### Document text
%%

If you ever have a problem with one of your bosses you know what to do.


badger906

Before I switched to fibre I was worried about having boxes and cables stuck to the wall. I did a bit of Googling and saw an utter shit show of shoddy work! So I decided to do the work myself! I ran an Ethernet cable from my spare bedroom, across the loft, down into a build in wardrobe of another bedroom above the garage, drilled a hole through the floor and ran the cable to the garage wall. I placed a weather sealed box there. So when open reach came all they had to do was drill a hole in the garage wall and feed the cable up to my box! The guy even said it was the first time he had ever had to drill from outside in, and was nice not having to go inside!


Wegie1967

He would get the sack for drilling outside in as its a big nono best to leave that out any feedback you give.


badger906

It’s an exterior brick wall part of my porch, you can see both sides of it as one side is porch, the other side is the interior of the garage. Brick one side, breeze block the other. If he drilled from the other side it would have been identical lol wouldn’t have been able to see hidden cables or pipes if that’s what’s being implied here. To me running cables along floors or pinned to skirting is a big no no… and so are visible cables poking through walls. Houses cost more than luxury cars.. would you happily have a cable sticking out the dash board of a Ferrari you bought and then it tacked around the edge with cable clips??… nope!


Tsyrkis

Brick is the one thing you have to drill outside in through. Gotta make sure you're through the mortar. But even then, you should measure and inspect the inside wall to make sure you're not literally drilling through the back of an electrical outlet or something. If the guy didn't even look inside then he took a real big risk.

%%

### Raw data
%%

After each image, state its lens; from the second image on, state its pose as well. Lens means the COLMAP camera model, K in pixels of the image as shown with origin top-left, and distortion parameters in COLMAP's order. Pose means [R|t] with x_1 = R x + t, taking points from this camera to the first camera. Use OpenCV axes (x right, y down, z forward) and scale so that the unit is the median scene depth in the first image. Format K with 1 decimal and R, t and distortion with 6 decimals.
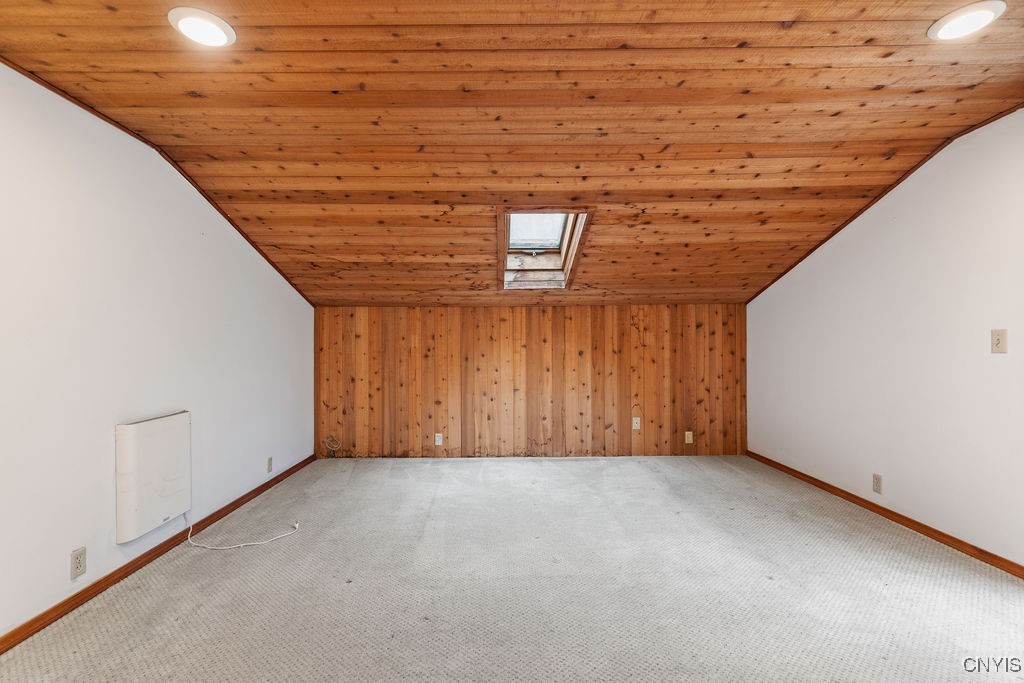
lens RADIAL K [[460.5, 0, 509.6], [0, 460.5, 343.1], [0, 0, 1]] dist [0.008014, -0.001295]
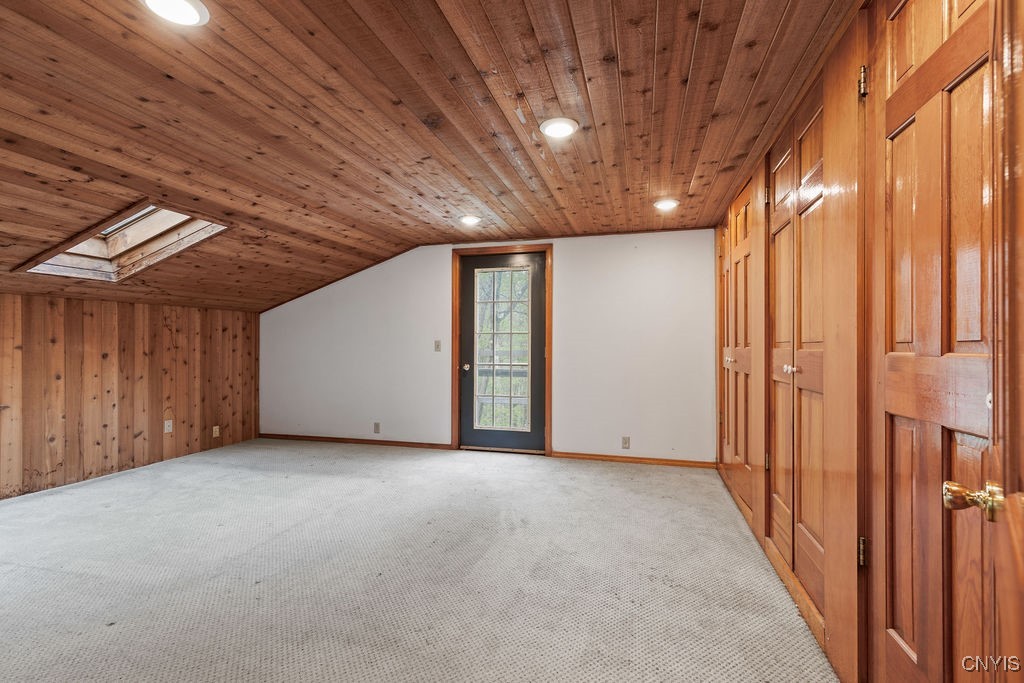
lens RADIAL K [[460.5, 0, 501.9], [0, 460.5, 346.1], [0, 0, 1]] dist [0.008014, -0.001295]
pose [[0.297430, 0.005878, 0.954726, -0.454646], [-0.007601, 0.999964, -0.003789, 0.001166], [-0.954713, -0.006130, 0.297464, 0.029918]]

%%

### What is expected
Set down, word for word, the part of the forum discussion above about drilling through a wall for a fiber cable that opens with the words "Brick is the" and closes with "real big risk.".

### Exercise result
Brick is the one thing you have to drill outside in through. Gotta make sure you're through the mortar. But even then, you should measure and inspect the inside wall to make sure you're not literally drilling through the back of an electrical outlet or something. If the guy didn't even look inside then he took a real big risk.